• Tâche A:
Filtrez la liste, s'il vous plaît : recopiez chaque ligne qui contient la chaîne « transcribe », en tenant compte de la casse.

• Texte de l'exercice:
08/11/2021

GIDEON LEVY
Tu porteras faux témoignage, un commandement de la police israélienne

 

Gideon Levy, Haaretz, 7/11/2021
Traduit par
Fausto Giudice, Tlaxcala

L’auteur revient sur « l’incident » survenu le 12 octobre à un barrage routier de la police israélienne et ses suites, auquel il avait consacré une chronique le 5 novembre (lire ici)

Un homme roule innocemment dans sa voiture, sa mère âgée assise à côté de lui. Ils vont rendre une visite à leur famille dans une ville voisine. C'est l'après-midi, le temps est agréable et la musique est forte. Ils sont en route pour voir une tante, et la vie est belle. Soudain, un barrage routier. Même cela n'a pas entamé leur humeur : ils sont habitués aux barrages routiers. Par précaution, ils ont mis leur masque pour éviter une éventuelle amende.

Puis ils ont attendu. Le trafic s'est ralenti. Pendant ce temps, l'homme profite de la musique. Il semblait calme, posant son bras sur la fenêtre et attendant. Facebook Live était allumé depuis le début du voyage. Il aime se filmer, un gars balaise en T-shirt blanc et lunettes de soleil sombres.

La voiture de Marwan al-Husseini, après l'arrestation. Photo : Moti Milrod

Soudain, des cris se font entendre. Une bande de voyous armés s’abat sur la voiture. Ils brisent la vitre ; l'homme se protège la tête contre la matraque en fer. Puis ils prennent d'assaut la voiture en criant et en menaçant. L'un d'eux monte sur le siège arrière et saisit l'homme à la gorge avec des mains gantées de caoutchouc. L'autre monte à l'avant et le traîne violemment hors de la voiture. La caméra continue de tourner.

• Tâche B:
Relevez tous les noms de personnes qui figurent dans l'article sur le barrage routier.

• Données:
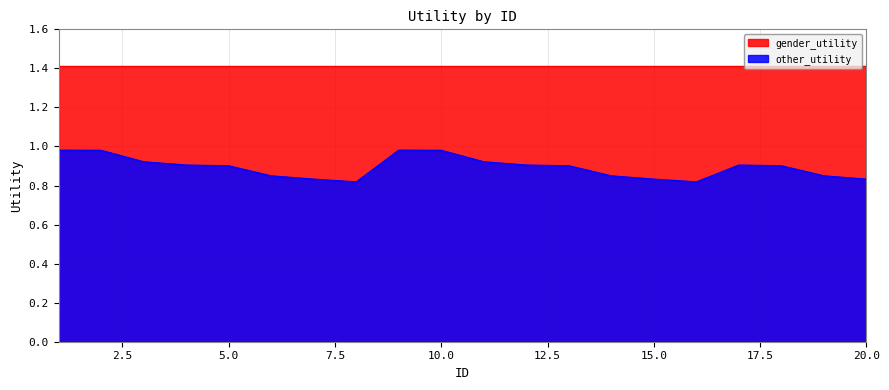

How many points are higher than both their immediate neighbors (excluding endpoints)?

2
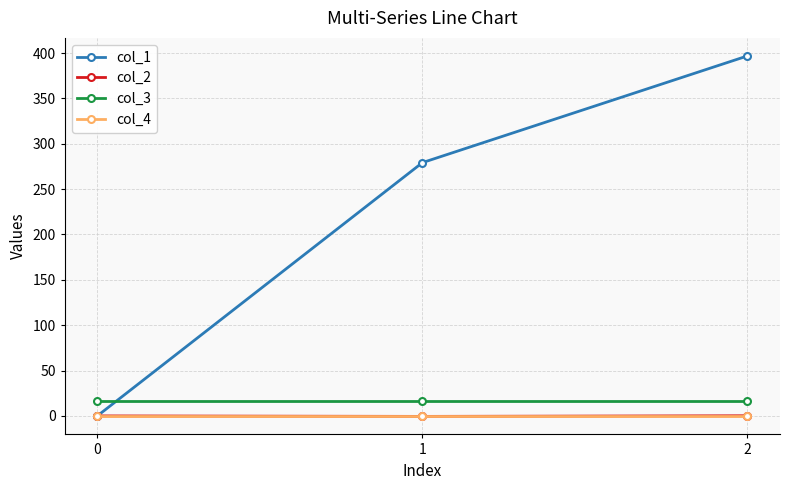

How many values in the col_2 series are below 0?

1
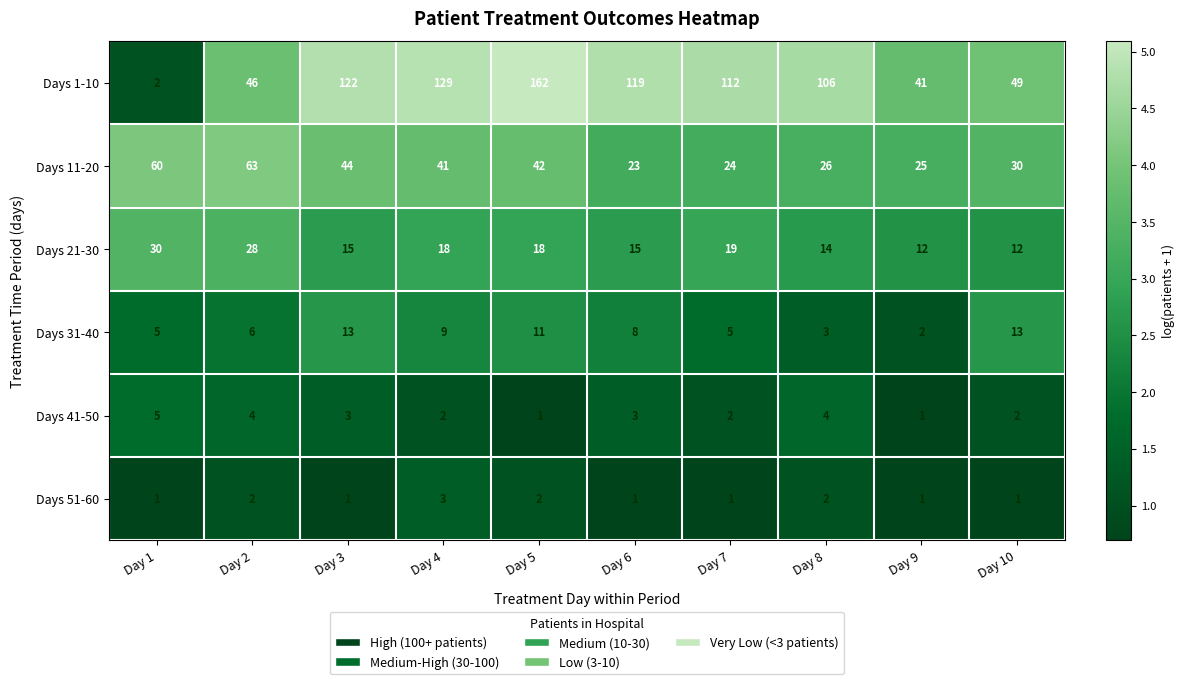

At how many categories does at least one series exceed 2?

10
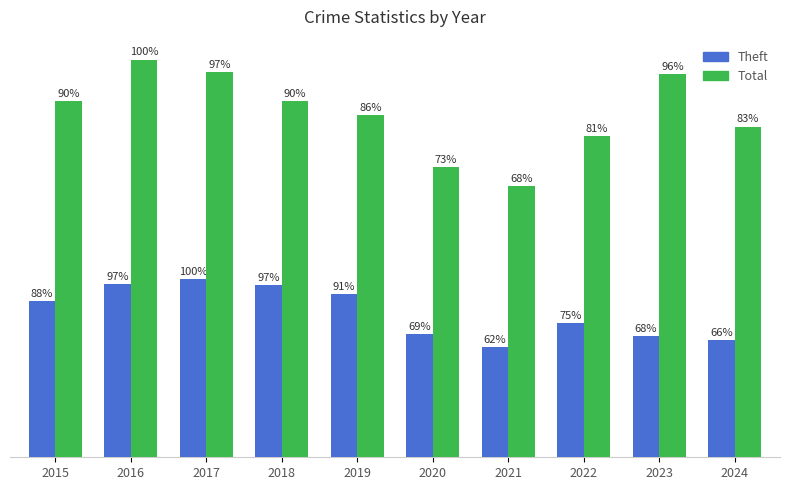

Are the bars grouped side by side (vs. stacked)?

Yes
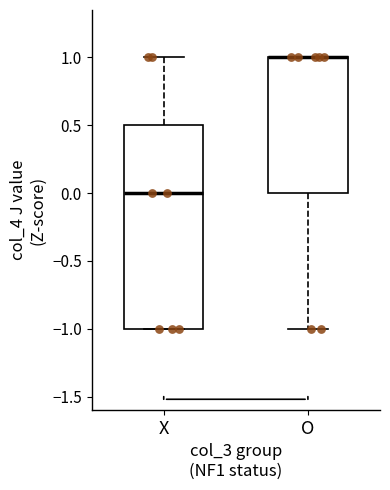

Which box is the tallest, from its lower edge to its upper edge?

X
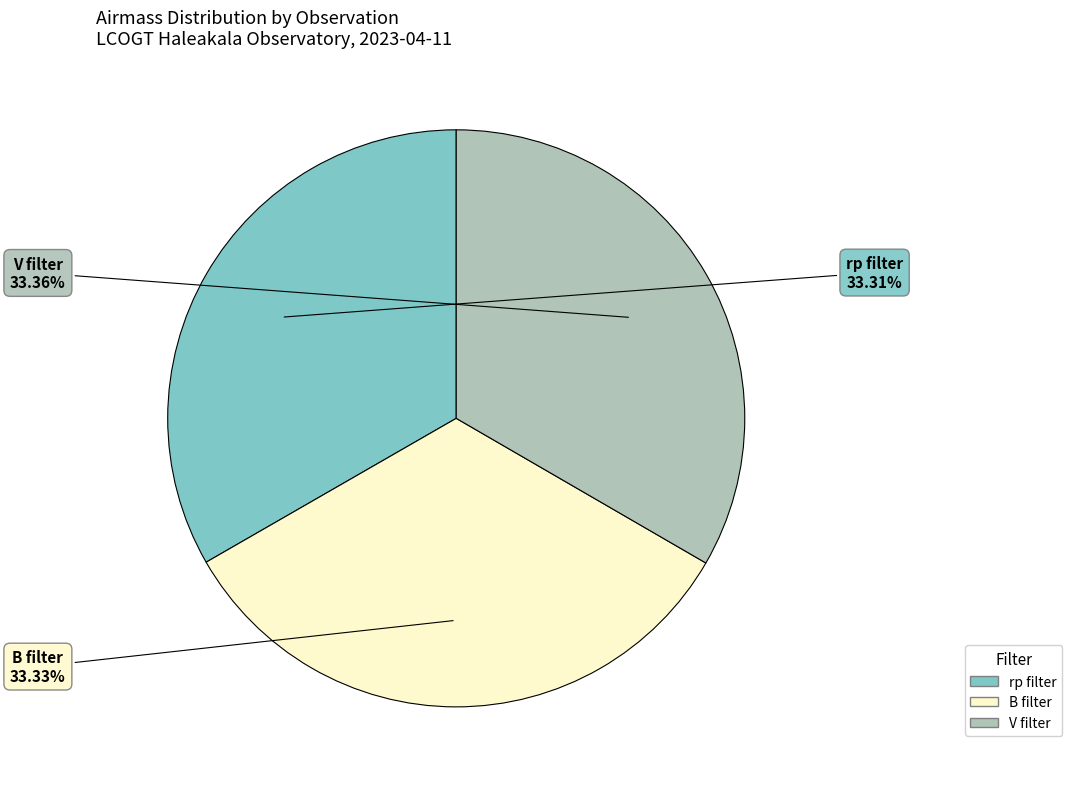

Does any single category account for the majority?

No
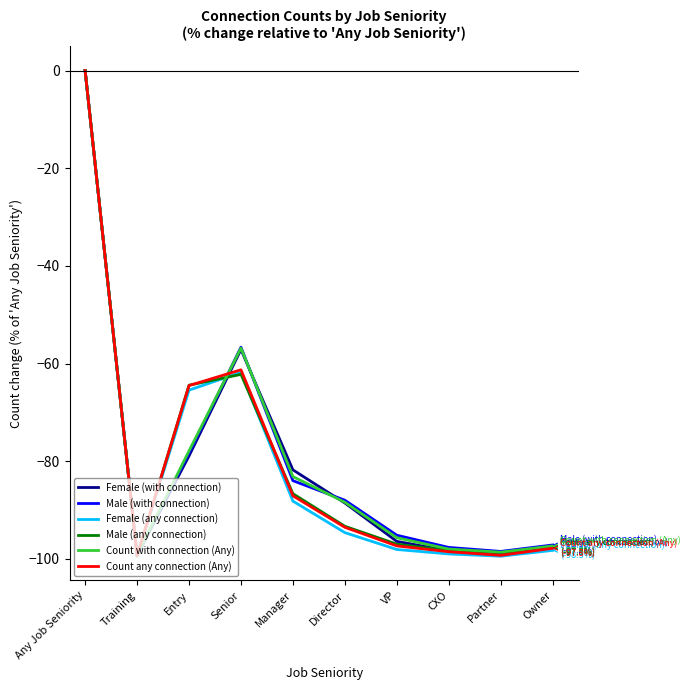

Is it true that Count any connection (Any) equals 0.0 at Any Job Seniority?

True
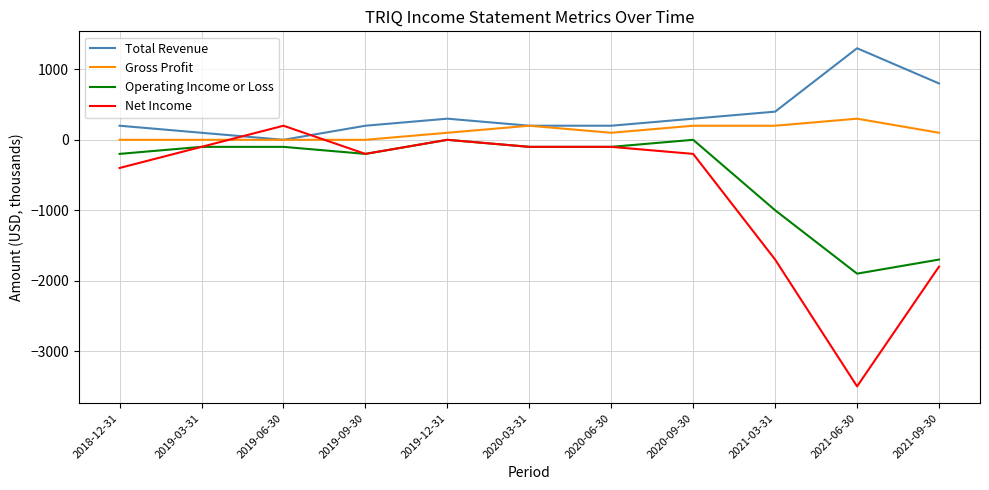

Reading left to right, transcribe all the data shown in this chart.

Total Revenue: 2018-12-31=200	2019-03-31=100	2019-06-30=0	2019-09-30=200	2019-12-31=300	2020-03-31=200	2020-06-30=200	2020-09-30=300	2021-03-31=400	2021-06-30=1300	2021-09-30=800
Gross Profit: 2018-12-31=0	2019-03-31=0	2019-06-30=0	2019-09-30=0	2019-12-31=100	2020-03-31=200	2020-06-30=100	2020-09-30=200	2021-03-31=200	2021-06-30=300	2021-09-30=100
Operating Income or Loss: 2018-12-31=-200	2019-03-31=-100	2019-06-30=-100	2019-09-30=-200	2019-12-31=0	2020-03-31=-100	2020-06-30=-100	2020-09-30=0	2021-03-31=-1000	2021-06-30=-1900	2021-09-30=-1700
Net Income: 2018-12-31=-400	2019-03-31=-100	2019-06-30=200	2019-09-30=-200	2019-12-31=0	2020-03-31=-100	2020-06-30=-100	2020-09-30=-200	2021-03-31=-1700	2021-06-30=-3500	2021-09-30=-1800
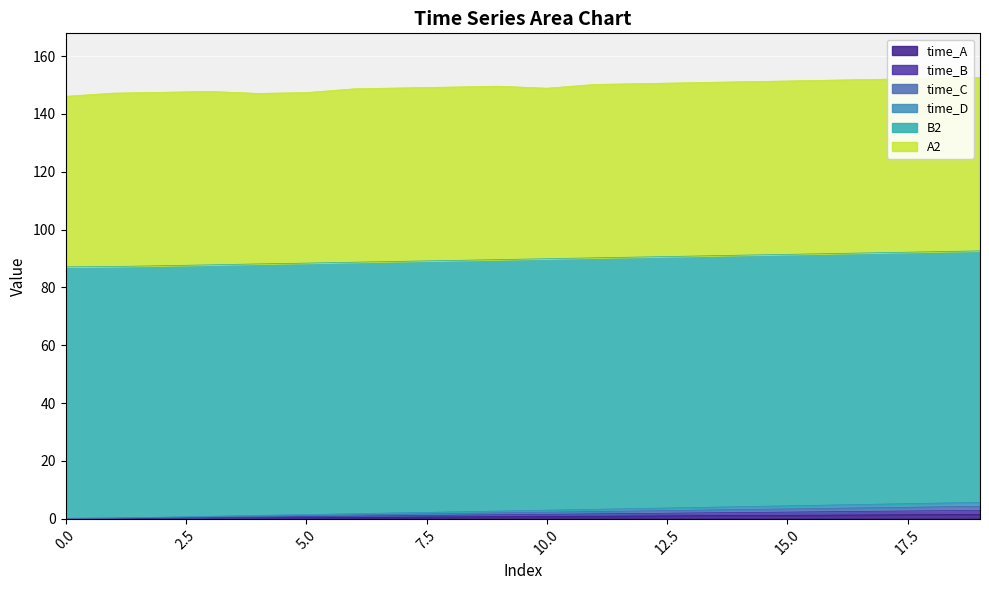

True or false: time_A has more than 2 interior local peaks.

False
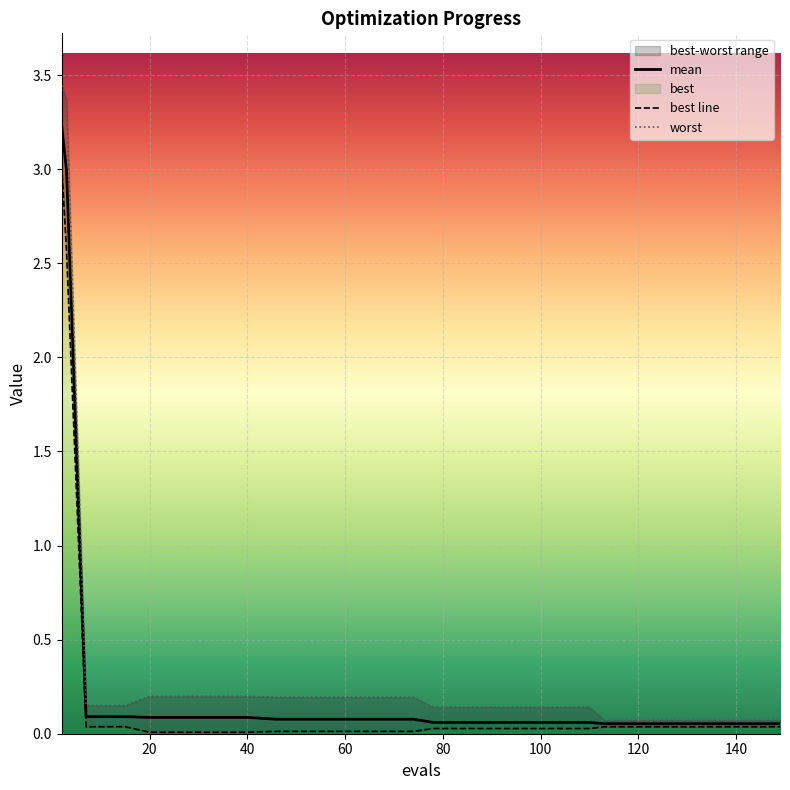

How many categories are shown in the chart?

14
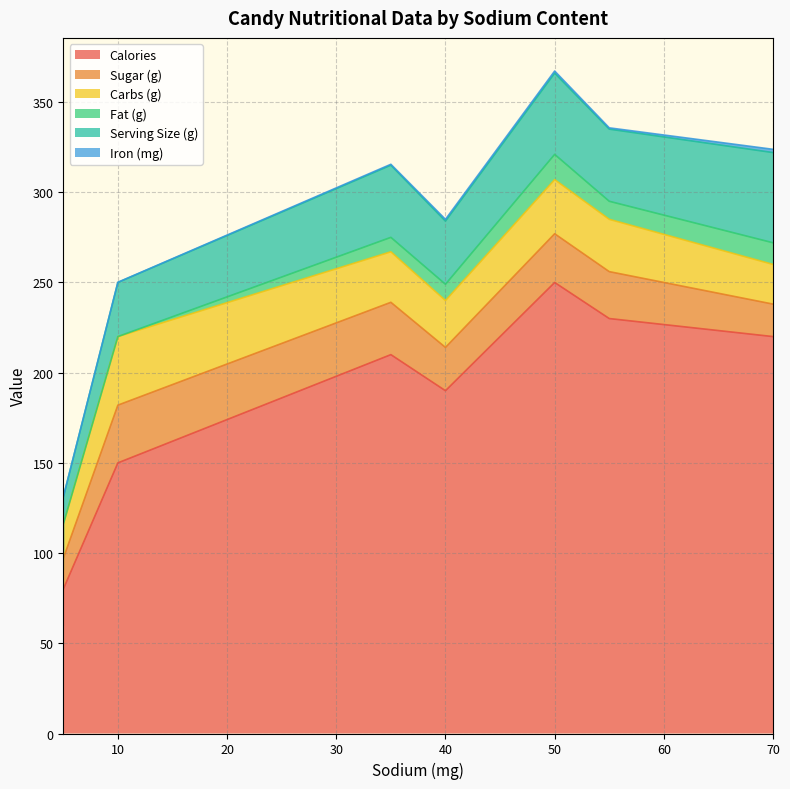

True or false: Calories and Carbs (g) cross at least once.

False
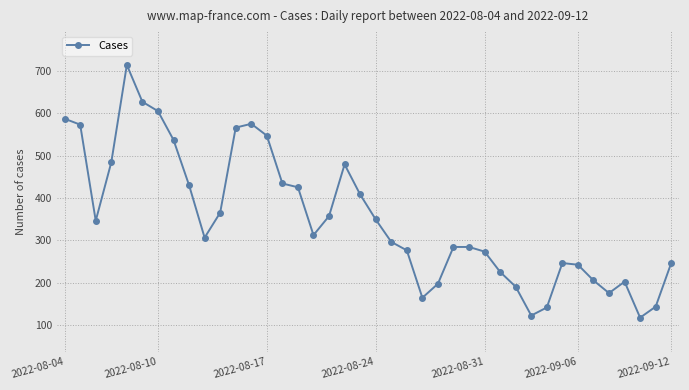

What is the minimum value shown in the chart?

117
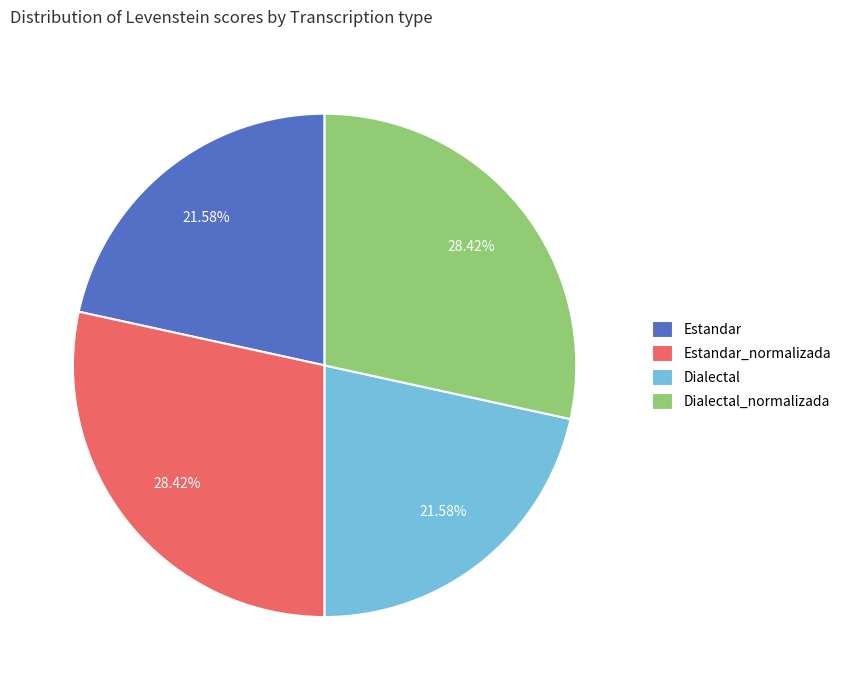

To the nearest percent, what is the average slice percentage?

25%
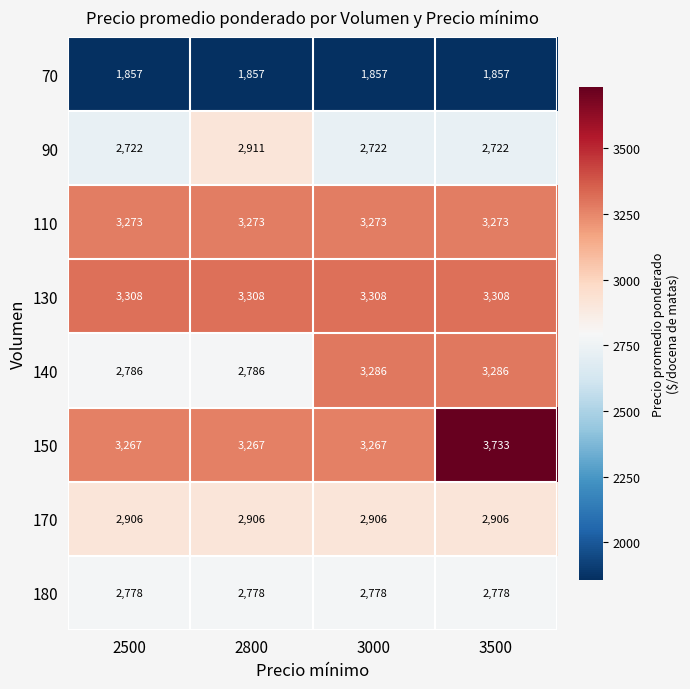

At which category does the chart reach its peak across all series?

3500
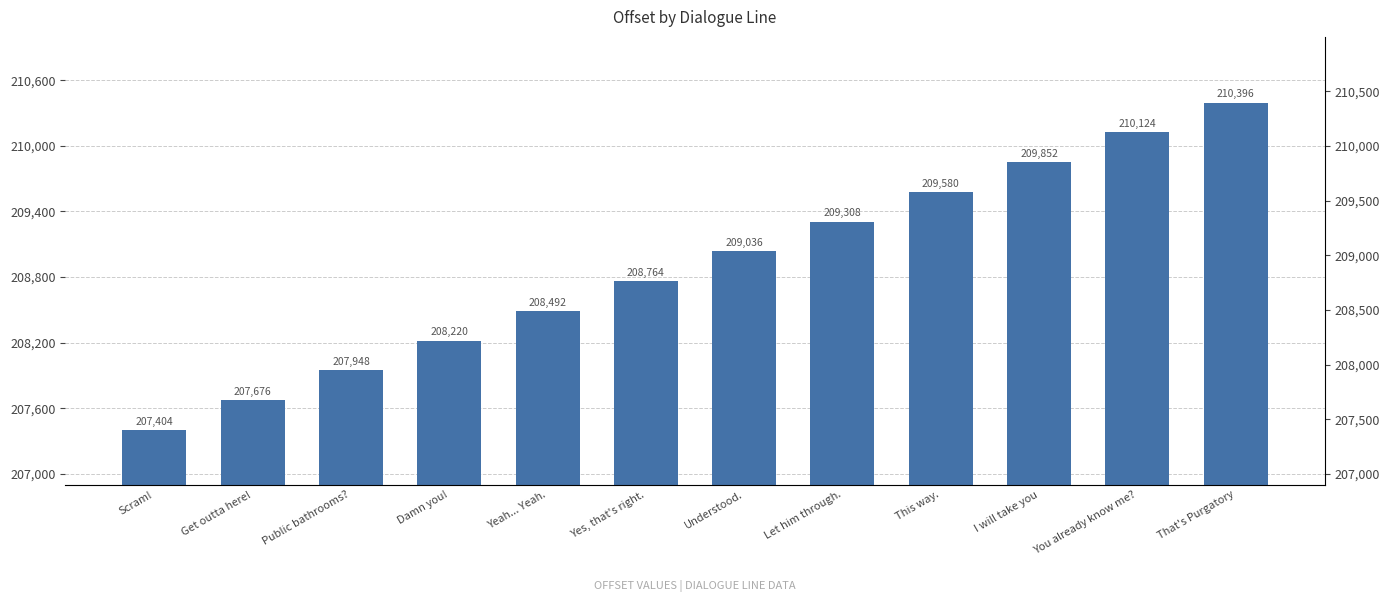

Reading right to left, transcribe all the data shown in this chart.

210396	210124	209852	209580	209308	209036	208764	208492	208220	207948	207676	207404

• Réponse A:
Reading left to right, transcribe all the data shown in this chart.
Reading right to left, transcribe all the data shown in this chart.

• Réponse B:
Gideon Levy, Fausto Giudice, Marwan al-Husseini, Moti Milrod